A. You may take walks with your newborn once you feel up to it. However, you should avoid crowded/enclosed spaces, including airplanes, until after she’s received her two-month vaccines; those spaces increase her risk of getting sick. Call the pediatrician: if you have questions about whether a place is “safe” for your baby; we’d rather you ask than take a chance.

5. Q. What should I do about cradle cap?
A. The medical term for cradle cap is seborrhea. It appears as scaly, flaky patches on the scalp, which may look yellow and greasy and can sometimes have some redness. No one knows the exact cause of cradle cap. One theory is that hormones passed from the mother can cause a build-up of oil in the oil glands and hair follicles. Another theory is that non-harmful yeast causes cradle cap. While it bothers parents because it can look unsightly, cradle cap is not dangerous or harmful to babies. It typically does not bother your baby and is not contagious. The good news is that most cradle cap goes away within a few months. Call the pediatrician: if your baby’s scalp is very itchy or is bleeding; it may be another skin condition.

6. Q. Is it normal for my baby to be congested and sneezing?
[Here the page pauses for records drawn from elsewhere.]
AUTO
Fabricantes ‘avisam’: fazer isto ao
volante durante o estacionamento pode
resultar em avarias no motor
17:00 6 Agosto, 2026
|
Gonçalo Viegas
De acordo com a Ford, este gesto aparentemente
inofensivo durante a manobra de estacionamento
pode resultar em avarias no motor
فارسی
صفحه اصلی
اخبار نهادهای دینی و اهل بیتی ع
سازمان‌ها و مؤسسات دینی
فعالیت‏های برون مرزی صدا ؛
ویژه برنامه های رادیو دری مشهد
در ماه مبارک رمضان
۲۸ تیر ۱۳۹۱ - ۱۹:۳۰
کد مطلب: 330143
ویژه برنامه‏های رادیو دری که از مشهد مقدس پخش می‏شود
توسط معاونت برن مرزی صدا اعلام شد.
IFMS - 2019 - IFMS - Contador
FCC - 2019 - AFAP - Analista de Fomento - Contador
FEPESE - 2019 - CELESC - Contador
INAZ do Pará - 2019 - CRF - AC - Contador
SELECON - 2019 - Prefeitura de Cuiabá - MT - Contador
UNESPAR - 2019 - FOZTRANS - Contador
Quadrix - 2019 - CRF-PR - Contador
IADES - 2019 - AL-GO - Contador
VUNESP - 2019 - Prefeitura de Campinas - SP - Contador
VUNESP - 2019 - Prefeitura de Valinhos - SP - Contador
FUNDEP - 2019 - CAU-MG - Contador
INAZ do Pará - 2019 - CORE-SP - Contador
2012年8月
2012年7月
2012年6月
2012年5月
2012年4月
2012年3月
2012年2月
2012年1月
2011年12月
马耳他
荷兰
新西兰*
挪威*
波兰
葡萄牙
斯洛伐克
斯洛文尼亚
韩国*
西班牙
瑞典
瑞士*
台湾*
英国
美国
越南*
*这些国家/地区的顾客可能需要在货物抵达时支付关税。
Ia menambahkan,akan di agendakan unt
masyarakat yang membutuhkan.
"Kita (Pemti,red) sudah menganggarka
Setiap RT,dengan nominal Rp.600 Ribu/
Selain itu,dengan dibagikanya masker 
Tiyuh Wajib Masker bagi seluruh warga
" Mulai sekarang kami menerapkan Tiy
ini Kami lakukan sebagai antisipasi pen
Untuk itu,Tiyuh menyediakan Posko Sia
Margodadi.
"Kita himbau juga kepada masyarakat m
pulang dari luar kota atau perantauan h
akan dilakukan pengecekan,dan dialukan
A. Newborns breathe much better through their noses than through their mouths. They have small nasal passages so any little bit of congestion can make their breathing sound very noisy; they may even sound like a washing machine when breathing. The only way for your baby to clear his nose is by sneezing, which explains why newborns sneeze a lot. Typically, the congestion bothers the parents more than the baby. If he is happy and feeding and sleeping well there is no reason to intervene. In fact, trying to suction his nose will only annoy him and suctioning too much can actually lead to increased congestion by irritating the nasal passages. If your baby is bothered by the congestion you can use some nasal saline drops and suction to help make him more comfortable. Keeping a cold mist humidifier running will also help. Call your pediatrician: if your infant is less than two-months-old and has a temperature 100.4 or above, is feeding poorly, is irritable, is having persistently rapid breathing, has a change of color to the lips to pale or blue, or if you have any other concerns.
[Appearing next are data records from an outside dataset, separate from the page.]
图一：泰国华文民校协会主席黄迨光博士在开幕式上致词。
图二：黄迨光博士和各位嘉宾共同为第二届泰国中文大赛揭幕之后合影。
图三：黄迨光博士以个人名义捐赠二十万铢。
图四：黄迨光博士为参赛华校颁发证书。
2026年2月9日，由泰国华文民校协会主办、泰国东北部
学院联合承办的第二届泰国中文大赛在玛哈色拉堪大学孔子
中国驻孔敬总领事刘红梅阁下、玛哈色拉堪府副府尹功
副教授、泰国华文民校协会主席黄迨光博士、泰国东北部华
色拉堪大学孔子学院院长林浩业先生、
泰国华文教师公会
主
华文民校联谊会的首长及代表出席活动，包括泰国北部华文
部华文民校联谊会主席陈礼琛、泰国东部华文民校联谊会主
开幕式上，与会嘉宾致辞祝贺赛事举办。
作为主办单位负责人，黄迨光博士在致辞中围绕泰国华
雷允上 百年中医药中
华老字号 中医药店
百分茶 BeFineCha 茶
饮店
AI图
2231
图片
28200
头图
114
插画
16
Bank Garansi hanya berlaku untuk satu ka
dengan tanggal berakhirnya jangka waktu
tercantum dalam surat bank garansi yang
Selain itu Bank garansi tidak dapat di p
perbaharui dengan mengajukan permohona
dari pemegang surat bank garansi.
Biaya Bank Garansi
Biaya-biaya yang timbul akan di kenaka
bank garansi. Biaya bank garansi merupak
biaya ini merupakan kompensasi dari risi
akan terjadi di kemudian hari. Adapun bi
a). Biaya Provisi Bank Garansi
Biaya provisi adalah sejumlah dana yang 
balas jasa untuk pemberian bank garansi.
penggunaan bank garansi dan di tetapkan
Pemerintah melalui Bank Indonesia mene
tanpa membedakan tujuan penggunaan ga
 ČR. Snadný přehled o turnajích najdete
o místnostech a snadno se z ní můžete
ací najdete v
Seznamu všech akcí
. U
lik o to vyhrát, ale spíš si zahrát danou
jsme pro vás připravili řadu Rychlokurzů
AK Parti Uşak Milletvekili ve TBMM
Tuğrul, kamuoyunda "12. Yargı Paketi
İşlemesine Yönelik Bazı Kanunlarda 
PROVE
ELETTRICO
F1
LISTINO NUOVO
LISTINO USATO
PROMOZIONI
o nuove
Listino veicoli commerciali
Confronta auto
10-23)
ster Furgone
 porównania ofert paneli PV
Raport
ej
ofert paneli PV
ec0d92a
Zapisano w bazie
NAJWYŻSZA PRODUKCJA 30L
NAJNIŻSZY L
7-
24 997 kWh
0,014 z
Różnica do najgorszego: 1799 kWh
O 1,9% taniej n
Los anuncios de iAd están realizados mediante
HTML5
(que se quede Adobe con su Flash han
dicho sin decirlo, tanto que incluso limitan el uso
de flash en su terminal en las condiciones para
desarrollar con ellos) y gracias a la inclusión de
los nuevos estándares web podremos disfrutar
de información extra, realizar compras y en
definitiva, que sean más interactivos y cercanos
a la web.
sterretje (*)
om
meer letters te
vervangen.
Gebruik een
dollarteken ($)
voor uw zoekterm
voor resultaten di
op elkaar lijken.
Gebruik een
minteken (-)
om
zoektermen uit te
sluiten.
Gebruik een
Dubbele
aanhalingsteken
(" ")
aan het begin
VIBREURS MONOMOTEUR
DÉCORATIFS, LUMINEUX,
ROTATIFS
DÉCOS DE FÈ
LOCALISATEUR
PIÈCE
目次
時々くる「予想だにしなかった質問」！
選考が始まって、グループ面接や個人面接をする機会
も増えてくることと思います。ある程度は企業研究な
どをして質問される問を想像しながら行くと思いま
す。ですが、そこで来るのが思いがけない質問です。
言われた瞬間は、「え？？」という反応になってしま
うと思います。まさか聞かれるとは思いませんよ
7. Q. Is it normal for my baby to spit up?
A. All babies spit up some. We worry about spit up when babies are not gaining weight well or seem to be in a lot of pain when eating. It is also concerning if babies spit up green (like the color of a Christmas tree) or have multiple episodes of forceful vomiting in a row. Call your pediatrician: if you notice any of these red flags.
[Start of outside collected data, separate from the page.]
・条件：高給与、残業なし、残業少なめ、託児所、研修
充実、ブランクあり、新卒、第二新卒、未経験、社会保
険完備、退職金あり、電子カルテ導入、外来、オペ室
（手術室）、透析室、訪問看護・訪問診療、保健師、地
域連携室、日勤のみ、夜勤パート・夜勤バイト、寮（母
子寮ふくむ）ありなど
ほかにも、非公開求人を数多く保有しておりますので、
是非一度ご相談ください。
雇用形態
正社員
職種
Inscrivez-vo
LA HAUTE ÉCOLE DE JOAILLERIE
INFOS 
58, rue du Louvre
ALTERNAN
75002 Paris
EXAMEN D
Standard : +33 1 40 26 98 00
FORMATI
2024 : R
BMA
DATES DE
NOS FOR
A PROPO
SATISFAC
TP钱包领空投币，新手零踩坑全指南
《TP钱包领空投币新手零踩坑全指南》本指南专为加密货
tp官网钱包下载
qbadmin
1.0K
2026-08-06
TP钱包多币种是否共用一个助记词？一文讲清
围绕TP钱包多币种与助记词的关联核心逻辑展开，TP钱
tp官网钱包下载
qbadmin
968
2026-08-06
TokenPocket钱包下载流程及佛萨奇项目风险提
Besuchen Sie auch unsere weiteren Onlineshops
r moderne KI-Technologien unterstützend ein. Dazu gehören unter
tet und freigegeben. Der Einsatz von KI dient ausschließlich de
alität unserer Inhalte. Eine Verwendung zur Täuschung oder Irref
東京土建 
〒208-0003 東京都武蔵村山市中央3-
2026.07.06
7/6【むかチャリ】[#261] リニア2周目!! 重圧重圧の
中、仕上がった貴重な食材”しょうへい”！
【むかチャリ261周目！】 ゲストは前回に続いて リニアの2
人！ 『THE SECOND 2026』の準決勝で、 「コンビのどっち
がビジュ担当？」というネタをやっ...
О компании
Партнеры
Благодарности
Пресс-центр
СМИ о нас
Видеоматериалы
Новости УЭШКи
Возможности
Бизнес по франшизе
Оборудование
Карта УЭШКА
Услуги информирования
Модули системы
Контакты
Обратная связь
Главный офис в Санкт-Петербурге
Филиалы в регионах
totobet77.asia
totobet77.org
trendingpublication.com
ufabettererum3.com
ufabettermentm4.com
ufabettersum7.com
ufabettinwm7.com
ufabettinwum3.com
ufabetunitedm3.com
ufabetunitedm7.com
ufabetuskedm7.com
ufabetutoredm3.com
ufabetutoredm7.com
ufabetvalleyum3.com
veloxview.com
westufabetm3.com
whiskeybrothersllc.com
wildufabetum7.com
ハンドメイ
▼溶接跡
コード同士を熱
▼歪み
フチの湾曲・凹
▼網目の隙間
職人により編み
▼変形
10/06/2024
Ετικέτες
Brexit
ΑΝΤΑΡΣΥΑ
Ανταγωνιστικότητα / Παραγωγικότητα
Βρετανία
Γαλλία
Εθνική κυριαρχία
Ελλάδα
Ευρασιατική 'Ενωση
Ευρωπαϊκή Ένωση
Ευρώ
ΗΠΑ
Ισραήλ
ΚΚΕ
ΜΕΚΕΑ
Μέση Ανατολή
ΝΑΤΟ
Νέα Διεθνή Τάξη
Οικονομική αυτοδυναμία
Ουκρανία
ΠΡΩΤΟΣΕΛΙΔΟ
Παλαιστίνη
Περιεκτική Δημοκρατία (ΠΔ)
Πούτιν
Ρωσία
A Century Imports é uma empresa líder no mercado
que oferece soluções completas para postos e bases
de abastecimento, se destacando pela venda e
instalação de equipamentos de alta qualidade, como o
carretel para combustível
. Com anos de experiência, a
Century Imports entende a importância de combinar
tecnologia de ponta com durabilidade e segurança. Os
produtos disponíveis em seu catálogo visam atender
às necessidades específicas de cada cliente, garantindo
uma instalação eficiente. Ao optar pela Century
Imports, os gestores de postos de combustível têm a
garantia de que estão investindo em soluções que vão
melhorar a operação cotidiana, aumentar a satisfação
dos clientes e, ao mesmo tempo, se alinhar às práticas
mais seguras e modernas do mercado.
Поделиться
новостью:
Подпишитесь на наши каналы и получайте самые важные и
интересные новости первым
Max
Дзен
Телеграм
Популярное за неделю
8. Q. My baby has green goop coming out of the eyes. Does she have an eye infection?
A. Luckily, the likely answer is no. It is common for babies to get clogged tear ducts. In this case, the white of the eyes are white and there is no redness or swelling or the eyelids. There will be some yellow-green colored discharge from your baby’s eyes and at times there may be a large amount of discharge. You will also notice the affected eye seem to be watery and tearing. The good news is that clogged tears ducts typically self-resolve by the time babies are 9-months-old (if not, your pediatrician will refer your child to an eye doctor). Call your pediatrician: if you notice signs of infection, which include redness in the white part of the eye, eyelid redness or swelling, and/or a hard bump at the corner of the eye.